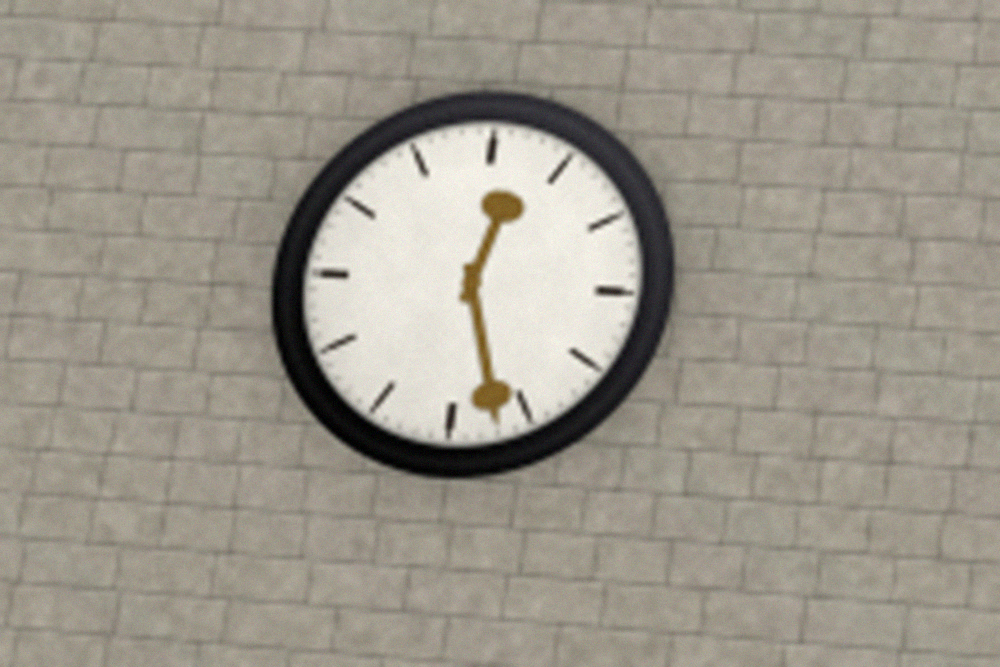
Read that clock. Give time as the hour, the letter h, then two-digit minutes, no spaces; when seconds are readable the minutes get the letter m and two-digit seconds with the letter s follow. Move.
12h27
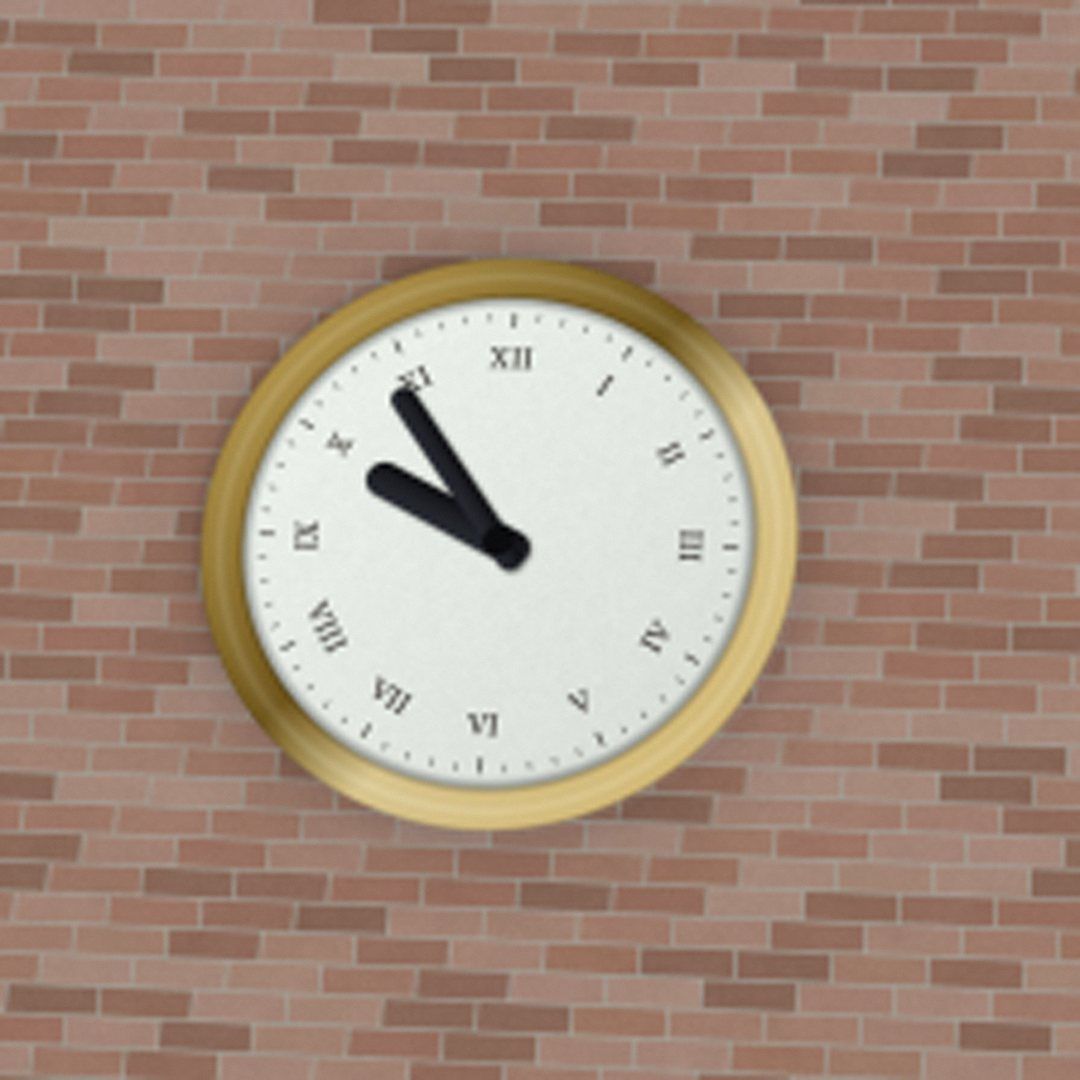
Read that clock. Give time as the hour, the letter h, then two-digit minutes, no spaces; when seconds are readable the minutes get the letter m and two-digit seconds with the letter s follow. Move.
9h54
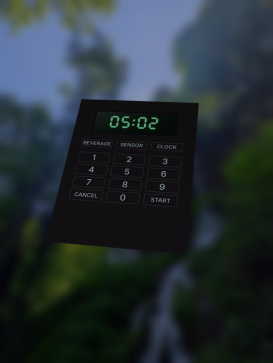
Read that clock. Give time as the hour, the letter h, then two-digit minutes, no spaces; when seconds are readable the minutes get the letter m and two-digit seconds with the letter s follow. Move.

++++++++++

> [What the exercise asks] Rewrite all the items above as a Markdown table with two columns, Row and Line, giving each line its own numbered row and skipping blank lines. Leave the pictures out.

> [Finished task]
| Row | Line |
|---|---|
| 1 | Read that clock. Give time as the hour, the letter h, then two-digit minutes, no spaces; when seconds are readable the minutes get the letter m and two-digit seconds with the letter s follow. Move. |
| 2 | 12h27 |
| 3 | Read that clock. Give time as the hour, the letter h, then two-digit minutes, no spaces; when seconds are readable the minutes get the letter m and two-digit seconds with the letter s follow. Move. |
| 4 | 9h54 |
| 5 | Read that clock. Give time as the hour, the letter h, then two-digit minutes, no spaces; when seconds are readable the minutes get the letter m and two-digit seconds with the letter s follow. Move. |